***** PROVIDED DATA *****

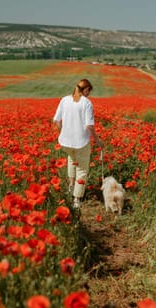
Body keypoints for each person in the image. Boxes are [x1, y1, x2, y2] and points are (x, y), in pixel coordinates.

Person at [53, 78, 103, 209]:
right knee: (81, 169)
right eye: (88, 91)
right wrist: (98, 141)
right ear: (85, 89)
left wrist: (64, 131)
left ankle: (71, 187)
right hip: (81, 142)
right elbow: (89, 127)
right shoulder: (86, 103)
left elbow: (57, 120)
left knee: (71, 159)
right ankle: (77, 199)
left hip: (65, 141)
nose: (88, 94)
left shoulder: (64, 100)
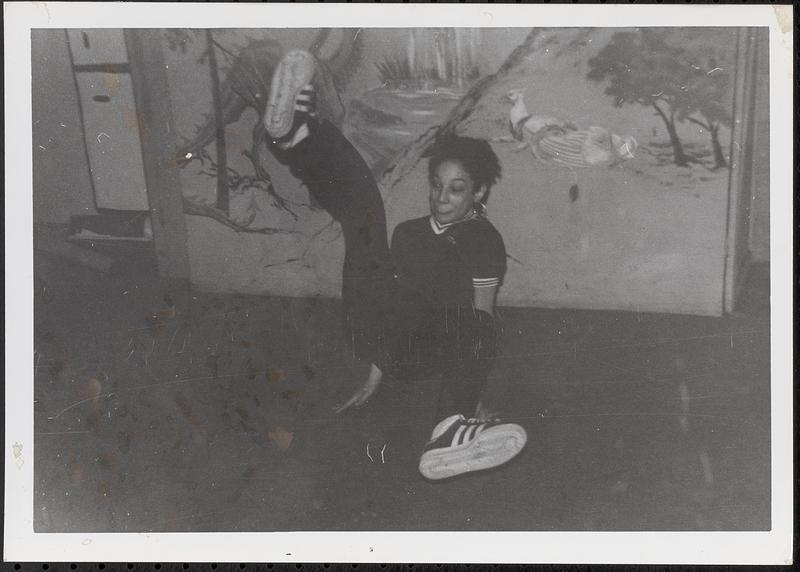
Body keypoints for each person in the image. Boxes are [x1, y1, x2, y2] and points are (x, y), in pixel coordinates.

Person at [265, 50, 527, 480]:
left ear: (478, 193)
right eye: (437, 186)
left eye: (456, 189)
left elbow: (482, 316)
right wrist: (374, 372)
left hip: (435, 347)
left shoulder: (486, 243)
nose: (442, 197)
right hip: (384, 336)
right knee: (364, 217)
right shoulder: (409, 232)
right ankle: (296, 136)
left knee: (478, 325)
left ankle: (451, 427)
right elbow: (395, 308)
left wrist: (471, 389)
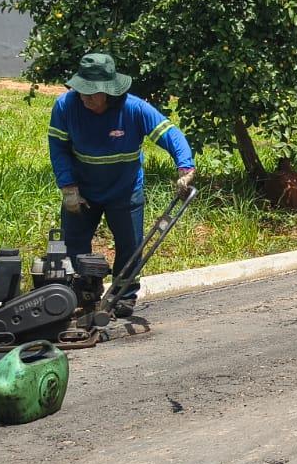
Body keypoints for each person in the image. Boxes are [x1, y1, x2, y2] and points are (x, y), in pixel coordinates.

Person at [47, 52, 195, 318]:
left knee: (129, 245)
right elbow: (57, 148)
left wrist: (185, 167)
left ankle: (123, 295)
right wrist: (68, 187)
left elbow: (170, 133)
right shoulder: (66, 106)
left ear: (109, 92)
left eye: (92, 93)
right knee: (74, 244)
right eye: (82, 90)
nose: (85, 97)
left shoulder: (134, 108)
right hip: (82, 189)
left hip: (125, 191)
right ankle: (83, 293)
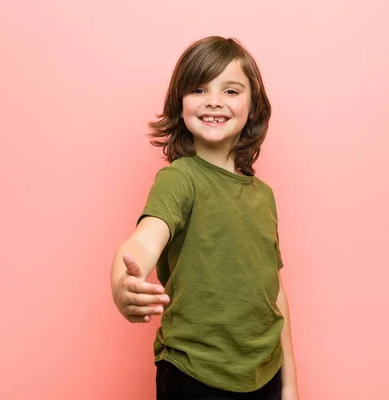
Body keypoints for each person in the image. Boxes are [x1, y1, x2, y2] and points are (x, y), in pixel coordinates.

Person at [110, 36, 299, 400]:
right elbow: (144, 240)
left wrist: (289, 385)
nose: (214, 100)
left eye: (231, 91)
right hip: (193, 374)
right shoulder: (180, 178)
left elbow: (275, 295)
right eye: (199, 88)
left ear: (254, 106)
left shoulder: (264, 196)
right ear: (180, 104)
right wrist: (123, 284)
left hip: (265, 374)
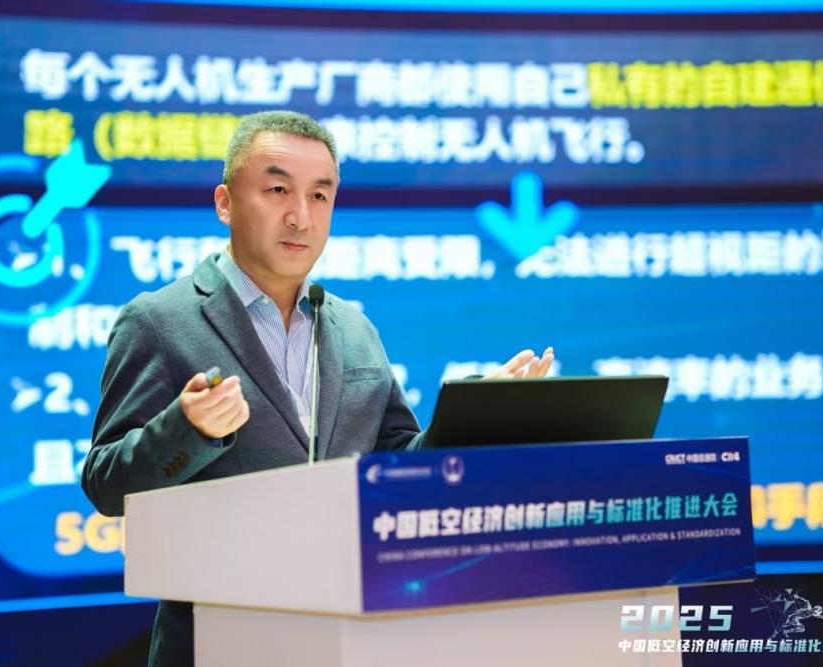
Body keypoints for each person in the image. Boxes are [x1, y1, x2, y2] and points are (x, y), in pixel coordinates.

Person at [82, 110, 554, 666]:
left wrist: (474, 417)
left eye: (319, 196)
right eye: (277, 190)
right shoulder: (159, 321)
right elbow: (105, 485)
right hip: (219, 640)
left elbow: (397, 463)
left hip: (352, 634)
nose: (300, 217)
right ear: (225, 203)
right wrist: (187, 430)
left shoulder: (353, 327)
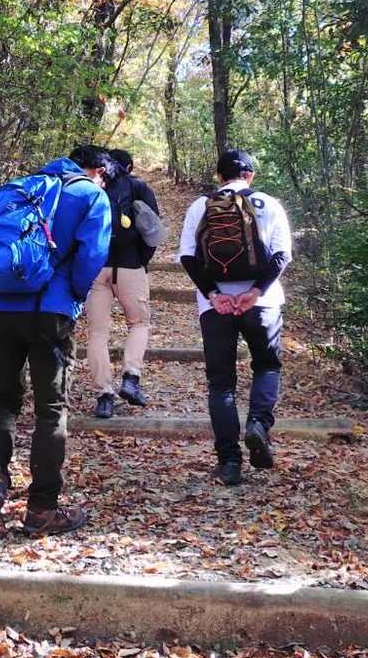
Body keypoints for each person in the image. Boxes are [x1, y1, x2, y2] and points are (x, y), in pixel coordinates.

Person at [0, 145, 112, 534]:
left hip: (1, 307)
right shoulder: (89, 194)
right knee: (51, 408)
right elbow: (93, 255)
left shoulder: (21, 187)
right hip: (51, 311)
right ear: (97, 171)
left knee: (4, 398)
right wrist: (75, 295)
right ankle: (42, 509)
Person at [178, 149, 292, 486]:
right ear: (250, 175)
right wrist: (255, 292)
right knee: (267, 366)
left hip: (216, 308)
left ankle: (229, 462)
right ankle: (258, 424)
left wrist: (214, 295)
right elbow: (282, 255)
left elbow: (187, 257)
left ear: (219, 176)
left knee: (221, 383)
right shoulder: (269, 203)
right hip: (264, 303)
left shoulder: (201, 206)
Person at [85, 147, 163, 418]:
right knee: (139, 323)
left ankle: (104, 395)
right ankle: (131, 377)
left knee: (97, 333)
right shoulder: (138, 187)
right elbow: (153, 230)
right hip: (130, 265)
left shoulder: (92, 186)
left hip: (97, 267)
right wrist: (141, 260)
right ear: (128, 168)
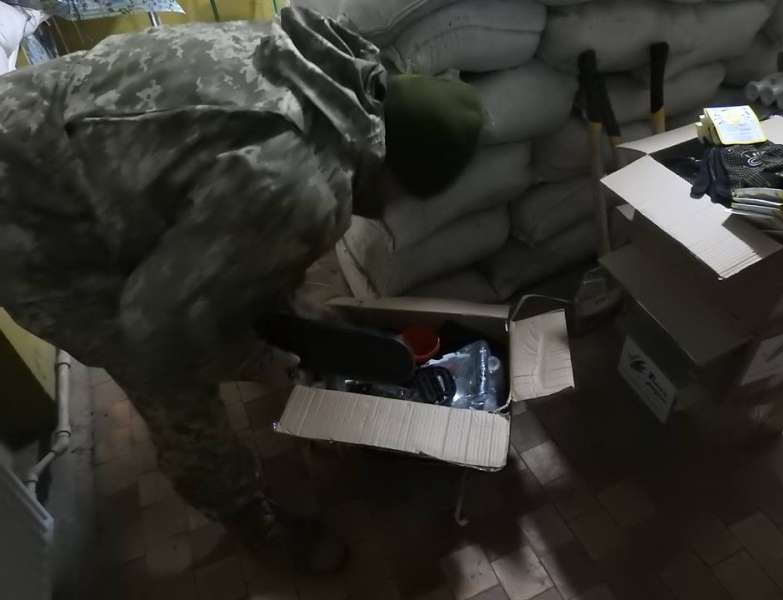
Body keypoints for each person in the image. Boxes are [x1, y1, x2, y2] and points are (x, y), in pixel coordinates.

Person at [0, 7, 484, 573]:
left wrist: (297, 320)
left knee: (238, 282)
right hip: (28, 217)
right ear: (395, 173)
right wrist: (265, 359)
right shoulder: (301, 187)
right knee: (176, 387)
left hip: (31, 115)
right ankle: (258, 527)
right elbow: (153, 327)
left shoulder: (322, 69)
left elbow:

*****

--- PROMPT ---
For this exercise, please reproduce the records above exactly and drop the images.

--- RESPONSE BOX ---
Body keypoints for each person in the image. Boxes are [x1, y1, x2, y2] and points are (x, y), in pixel coordinates.

Person at [53, 78, 103, 209]:
right knee: (81, 169)
right eye: (88, 91)
right wrist: (98, 141)
right ear: (85, 89)
left wrist: (64, 131)
left ankle: (71, 187)
right hip: (81, 142)
right elbow: (89, 127)
right shoulder: (86, 103)
left elbow: (57, 120)
left knee: (71, 159)
right ankle: (77, 199)
left hip: (65, 141)
nose: (88, 94)
left shoulder: (64, 100)
Body keypoints for each person in the image. Boxes are [x1, y1, x2, y2] and points are (x, y), in pixel coordinates.

Person at [265, 50, 527, 480]:
left ear: (478, 193)
right eye: (437, 186)
left eye: (456, 189)
left elbow: (482, 316)
right wrist: (374, 372)
left hip: (435, 347)
left shoulder: (486, 243)
nose: (442, 197)
right hip: (384, 336)
right knee: (364, 217)
right shoulder: (409, 232)
right ankle: (296, 136)
left knee: (478, 325)
left ankle: (451, 427)
right elbow: (395, 308)
left wrist: (471, 389)
Body keypoints for each person in the image. Boxes are [x1, y1, x2, y2] and points are (x, y), in pixel coordinates.

Person at [47, 52, 195, 318]:
left knee: (129, 245)
right elbow: (57, 148)
left wrist: (185, 167)
left ankle: (123, 295)
right wrist: (68, 187)
left elbow: (170, 133)
right shoulder: (66, 106)
left ear: (109, 92)
left eye: (92, 93)
right knee: (74, 244)
right eye: (82, 90)
nose: (85, 97)
left shoulder: (134, 108)
right hip: (82, 189)
left hip: (125, 191)
right ankle: (83, 293)
Body keypoints for each person in the image. Boxes are [x1, y1, x2, y2] and points are (x, y), in pixel coordinates.

Person at [110, 36, 299, 400]:
right elbow: (144, 240)
left wrist: (289, 385)
nose: (214, 100)
left eye: (231, 91)
right hip: (193, 374)
right shoulder: (180, 178)
left elbow: (275, 295)
right eye: (199, 88)
left ear: (254, 106)
left shoulder: (264, 196)
right ear: (180, 104)
right wrist: (123, 284)
left hip: (265, 374)
Body keypoints for each person in the image. Boxes are [x1, y1, x2, y2] and points are (x, y), in pixel coordinates.

Person at [82, 110, 554, 666]:
left wrist: (474, 417)
left eye: (319, 196)
right eye: (277, 190)
right shoulder: (159, 321)
right elbow: (105, 485)
right hip: (219, 640)
left elbow: (397, 463)
left hip: (352, 634)
nose: (300, 217)
right ear: (225, 203)
right wrist: (187, 430)
left shoulder: (353, 327)
Body keypoints for each person in the image. Boxes are [x1, y1, x2, y2] and points are (x, y), in pixel coordinates.

Person at [0, 145, 112, 534]:
left hip: (1, 307)
right shoulder: (89, 194)
right knee: (51, 408)
right elbow: (93, 255)
left shoulder: (21, 187)
right hip: (51, 311)
right ear: (97, 171)
left knee: (4, 398)
right wrist: (75, 295)
right ankle: (42, 509)
Person at [178, 149, 292, 486]:
right ear: (250, 175)
right wrist: (255, 292)
right knee: (267, 366)
left hip: (216, 308)
left ankle: (229, 462)
right ankle: (258, 424)
left wrist: (214, 295)
right elbow: (282, 255)
left elbow: (187, 257)
left ear: (219, 176)
left knee: (221, 383)
right shoulder: (269, 203)
right hip: (264, 303)
left shoulder: (201, 206)
Person at [85, 147, 163, 418]:
right knee: (139, 323)
left ankle: (104, 395)
right ankle: (131, 377)
left knee: (97, 333)
right shoulder: (138, 187)
right elbow: (153, 230)
right hip: (130, 265)
left shoulder: (92, 186)
left hip: (97, 267)
right wrist: (141, 260)
right ear: (128, 168)
Body keypoints for each person in the image. Boxes are [x1, y1, x2, y2] and points are (x, y), in pixel coordinates.

Person at [0, 7, 484, 573]:
left wrist: (297, 320)
left knee: (238, 282)
right hip: (28, 217)
right ear: (395, 173)
right wrist: (265, 359)
right shoulder: (301, 187)
right knee: (176, 387)
left hip: (31, 115)
right ankle: (258, 527)
right elbow: (153, 327)
left shoulder: (322, 69)
left elbow:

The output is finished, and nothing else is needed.